Movieline Magazine nominated Penn in its Alternative Oscars for Smallest Stretch as an Actor (he plays a self-obsessed, arrogant artist) and Best Performance by a Rodent. Both are as apt as they are snarky; Penn's character, Emmet Ray, is a real rat bastard. Emmet is the second-best jazz guitarist in the world, a status of which he never fails to remind people, whose favorite pasttime is shooting rats at the dump (is that fratricide?). His guitar playing may be his sole virtue, aside from an Elvis-like impulsive generosity, and therein lies the problem. His self-absorption and oblivious cruelty may be funny at first, but they wear thin after a while. And the film never really goes anywhere; it doesn't seem to have anything deeper to say than "He's a jerk whose only emotional attachment is to his music."
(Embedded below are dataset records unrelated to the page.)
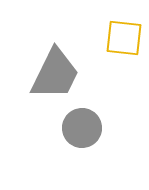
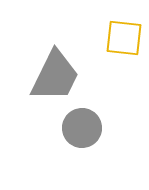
gray trapezoid: moved 2 px down
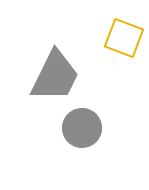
yellow square: rotated 15 degrees clockwise
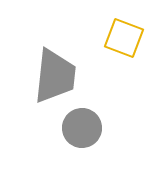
gray trapezoid: rotated 20 degrees counterclockwise
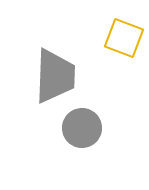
gray trapezoid: rotated 4 degrees counterclockwise
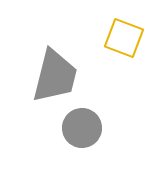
gray trapezoid: rotated 12 degrees clockwise
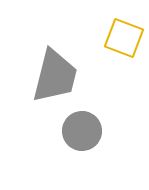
gray circle: moved 3 px down
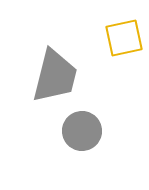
yellow square: rotated 33 degrees counterclockwise
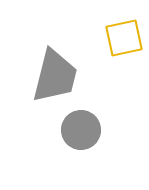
gray circle: moved 1 px left, 1 px up
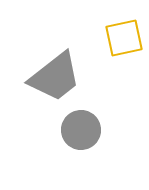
gray trapezoid: moved 1 px down; rotated 38 degrees clockwise
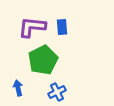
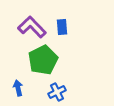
purple L-shape: rotated 40 degrees clockwise
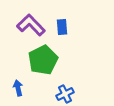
purple L-shape: moved 1 px left, 2 px up
blue cross: moved 8 px right, 2 px down
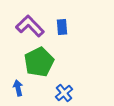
purple L-shape: moved 1 px left, 1 px down
green pentagon: moved 4 px left, 2 px down
blue cross: moved 1 px left, 1 px up; rotated 12 degrees counterclockwise
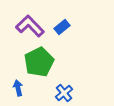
blue rectangle: rotated 56 degrees clockwise
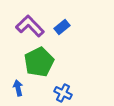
blue cross: moved 1 px left; rotated 24 degrees counterclockwise
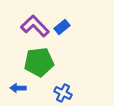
purple L-shape: moved 5 px right
green pentagon: rotated 20 degrees clockwise
blue arrow: rotated 77 degrees counterclockwise
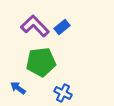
green pentagon: moved 2 px right
blue arrow: rotated 35 degrees clockwise
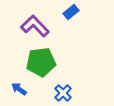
blue rectangle: moved 9 px right, 15 px up
blue arrow: moved 1 px right, 1 px down
blue cross: rotated 18 degrees clockwise
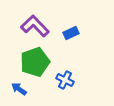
blue rectangle: moved 21 px down; rotated 14 degrees clockwise
green pentagon: moved 6 px left; rotated 12 degrees counterclockwise
blue cross: moved 2 px right, 13 px up; rotated 18 degrees counterclockwise
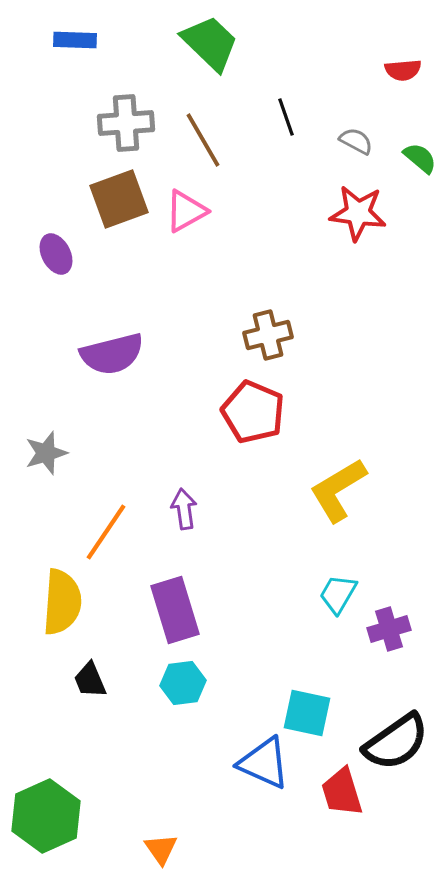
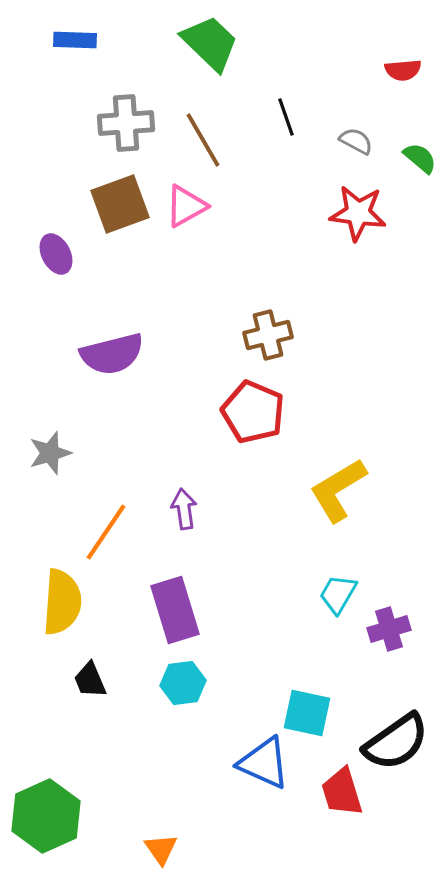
brown square: moved 1 px right, 5 px down
pink triangle: moved 5 px up
gray star: moved 4 px right
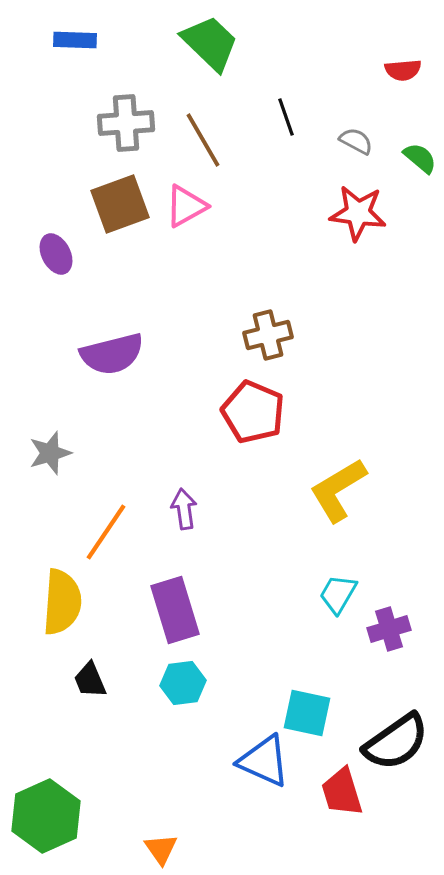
blue triangle: moved 2 px up
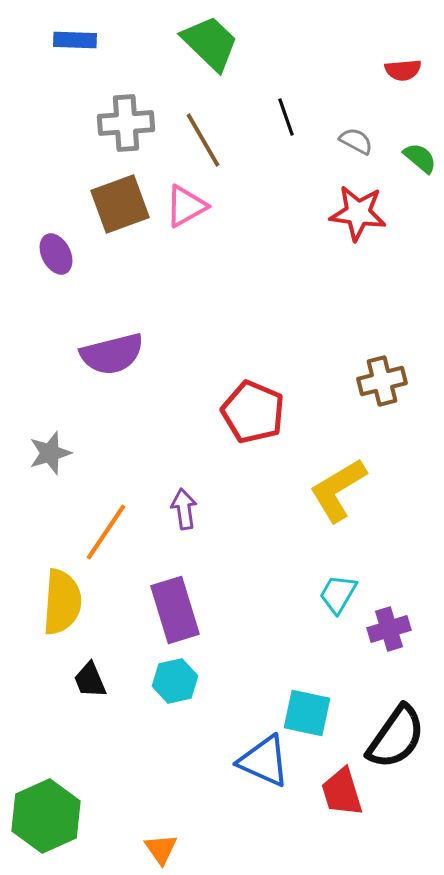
brown cross: moved 114 px right, 46 px down
cyan hexagon: moved 8 px left, 2 px up; rotated 6 degrees counterclockwise
black semicircle: moved 5 px up; rotated 20 degrees counterclockwise
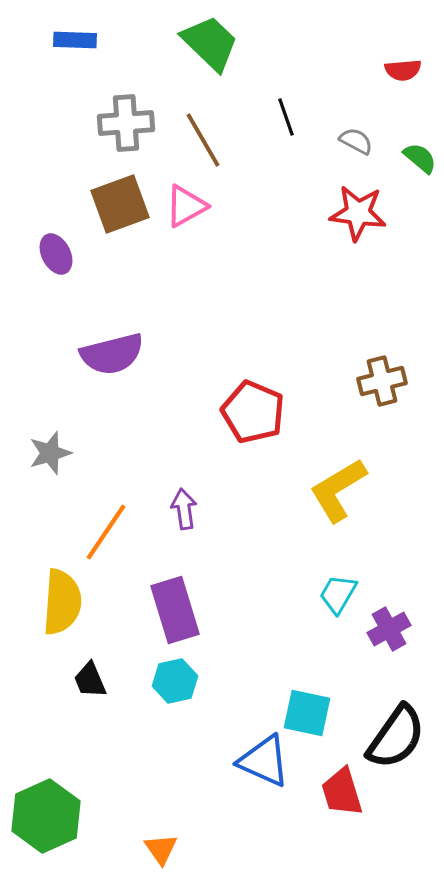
purple cross: rotated 12 degrees counterclockwise
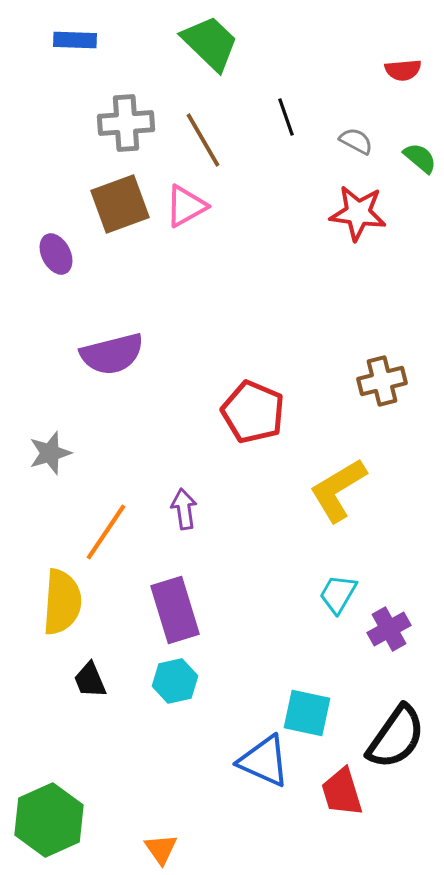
green hexagon: moved 3 px right, 4 px down
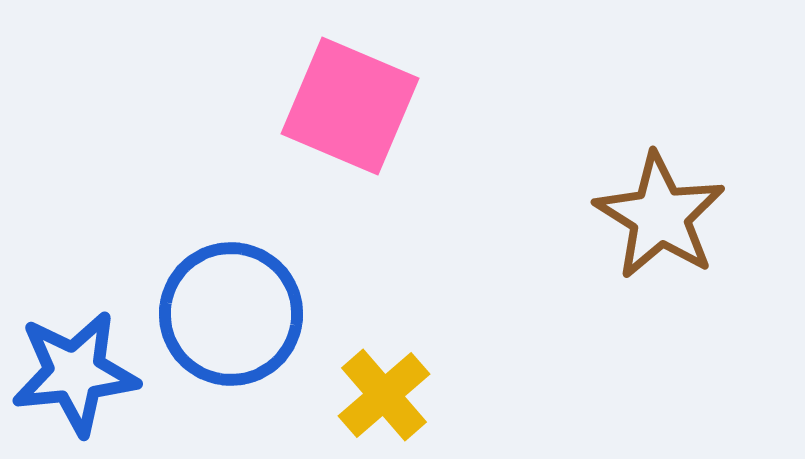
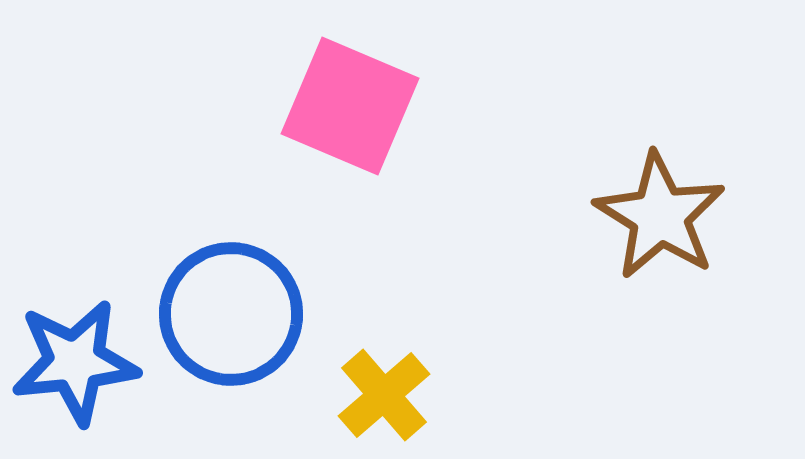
blue star: moved 11 px up
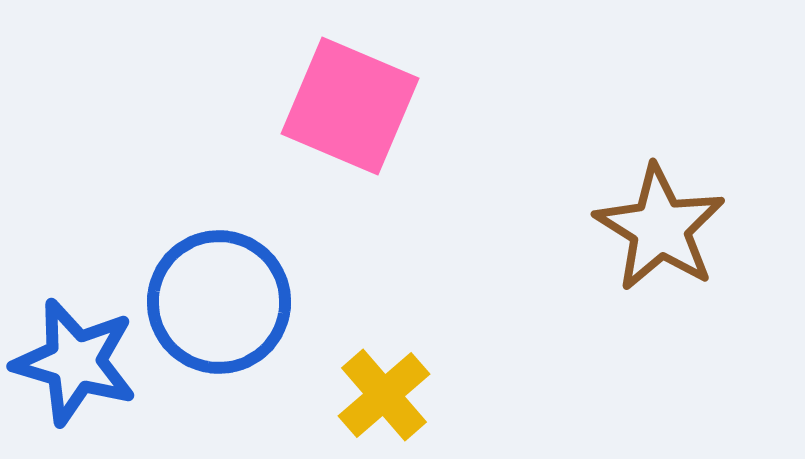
brown star: moved 12 px down
blue circle: moved 12 px left, 12 px up
blue star: rotated 22 degrees clockwise
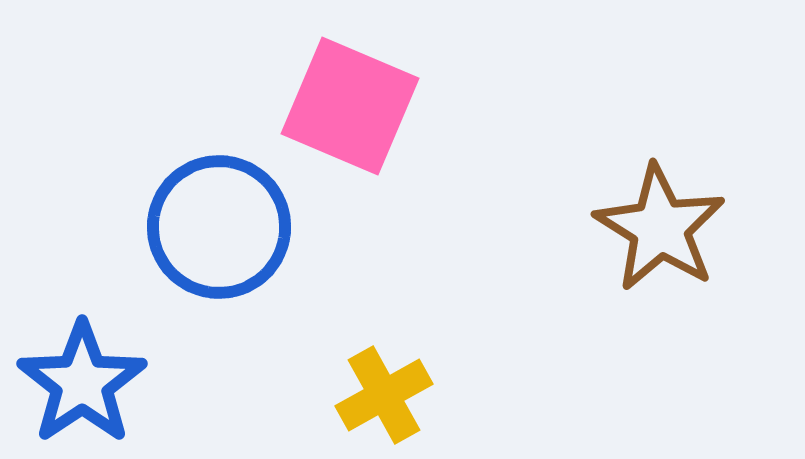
blue circle: moved 75 px up
blue star: moved 7 px right, 21 px down; rotated 22 degrees clockwise
yellow cross: rotated 12 degrees clockwise
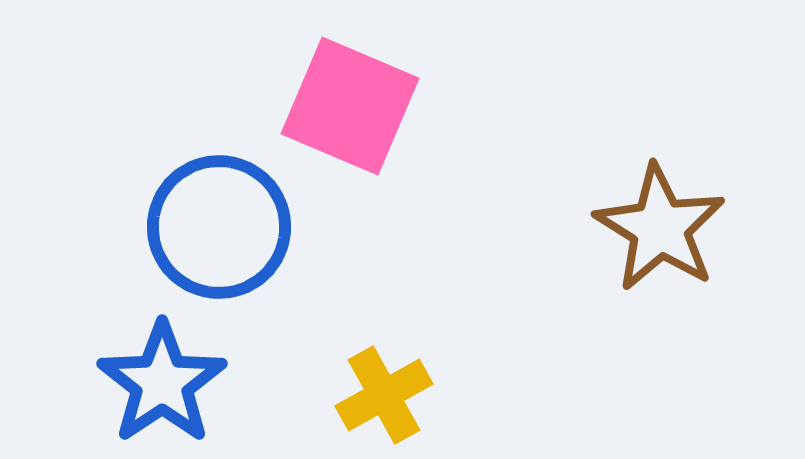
blue star: moved 80 px right
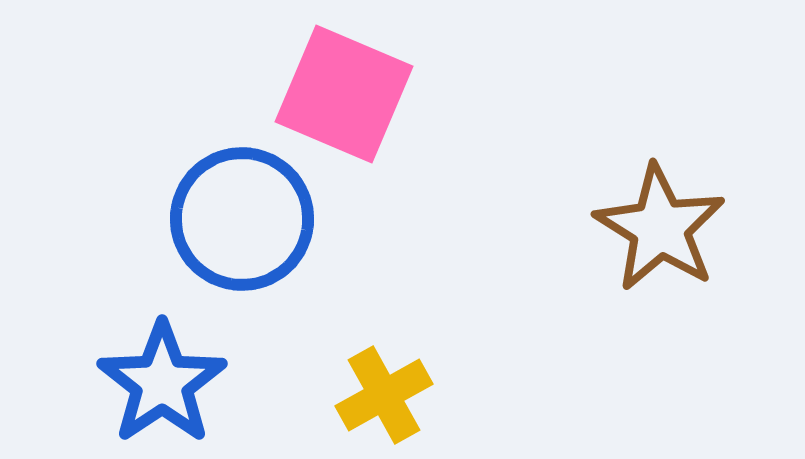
pink square: moved 6 px left, 12 px up
blue circle: moved 23 px right, 8 px up
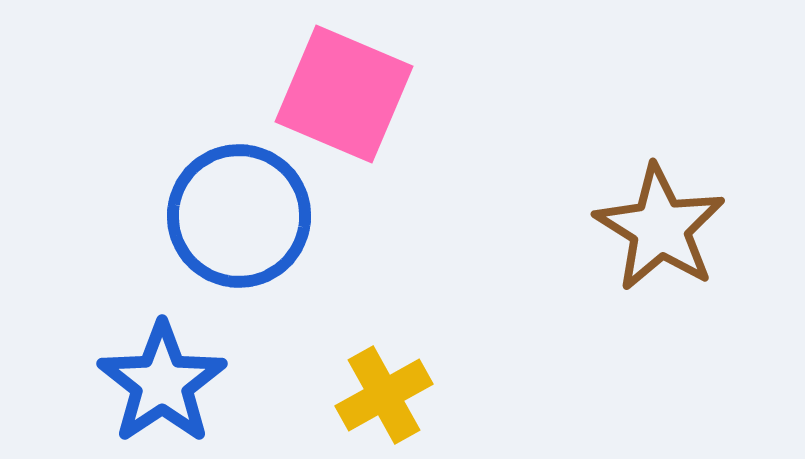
blue circle: moved 3 px left, 3 px up
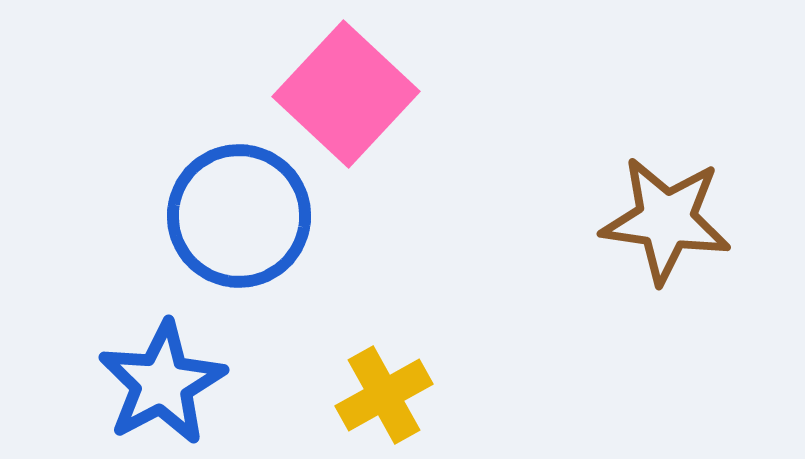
pink square: moved 2 px right; rotated 20 degrees clockwise
brown star: moved 6 px right, 8 px up; rotated 24 degrees counterclockwise
blue star: rotated 6 degrees clockwise
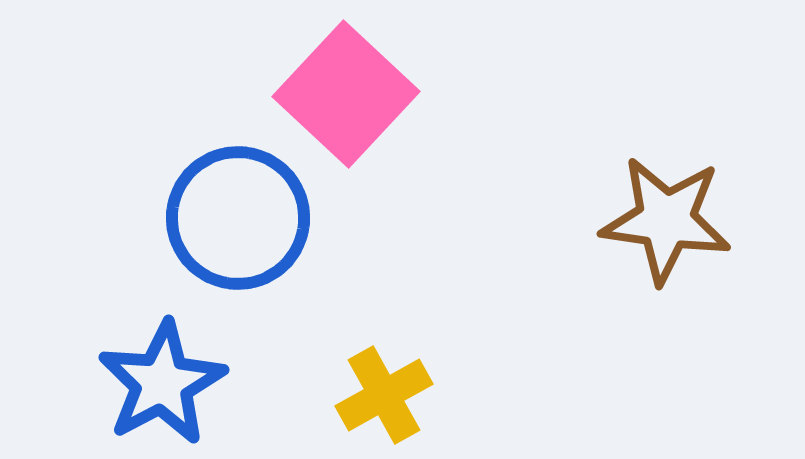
blue circle: moved 1 px left, 2 px down
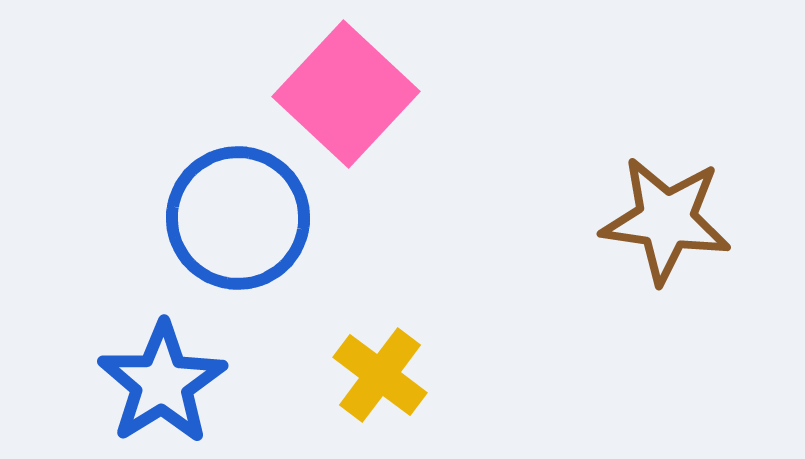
blue star: rotated 4 degrees counterclockwise
yellow cross: moved 4 px left, 20 px up; rotated 24 degrees counterclockwise
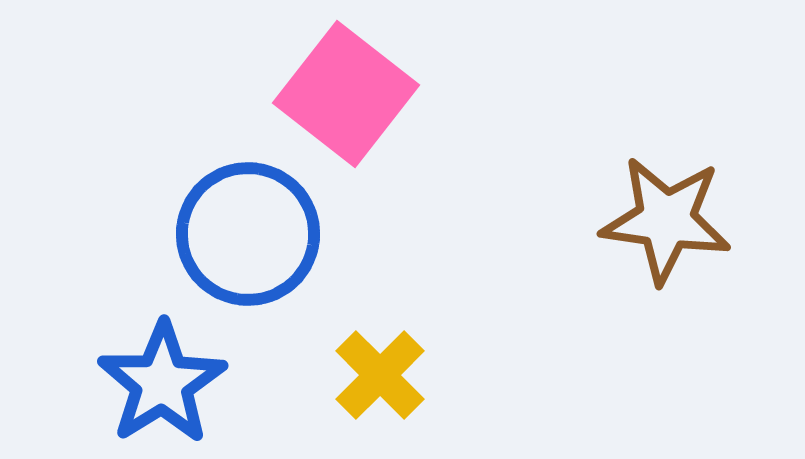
pink square: rotated 5 degrees counterclockwise
blue circle: moved 10 px right, 16 px down
yellow cross: rotated 8 degrees clockwise
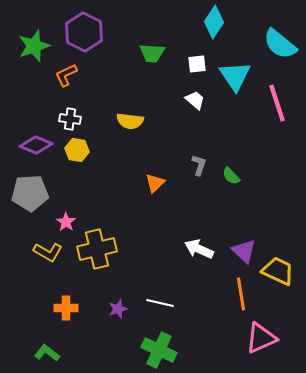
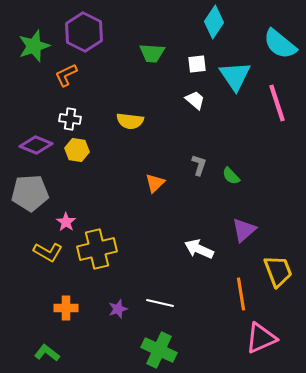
purple triangle: moved 21 px up; rotated 36 degrees clockwise
yellow trapezoid: rotated 44 degrees clockwise
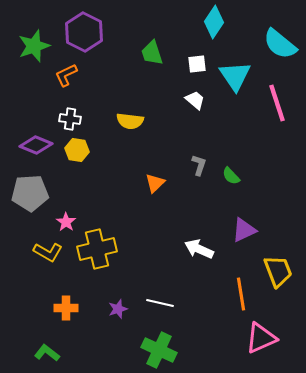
green trapezoid: rotated 68 degrees clockwise
purple triangle: rotated 16 degrees clockwise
Penn wins the best rodent performance prize hands down, but I would have bumped him from the Oscars in favor of Matt Damon. And I don't know where the Academy voters came up with a Best Supporting Actress nomination for Samantha Morton, who plays one of Emmet's many women. She's got an award-magnet role as a mute, but to my eye she didn't do anything exceptional with it. She easily conveys the character's innocence and sweetness, but that seems to be as much a function of the way her face looks as how it reacts.
Sweet and Lowdown is certainly worth a rental, mainly for Penn's performance, and probably even worth seeing in theaters if you have a dry enough sense of humor. But it's a slight story, a forgettable trifle in the second tier of Woody Allen films. At least it doesn't show Allen pawing some chickie 50 years younger than him.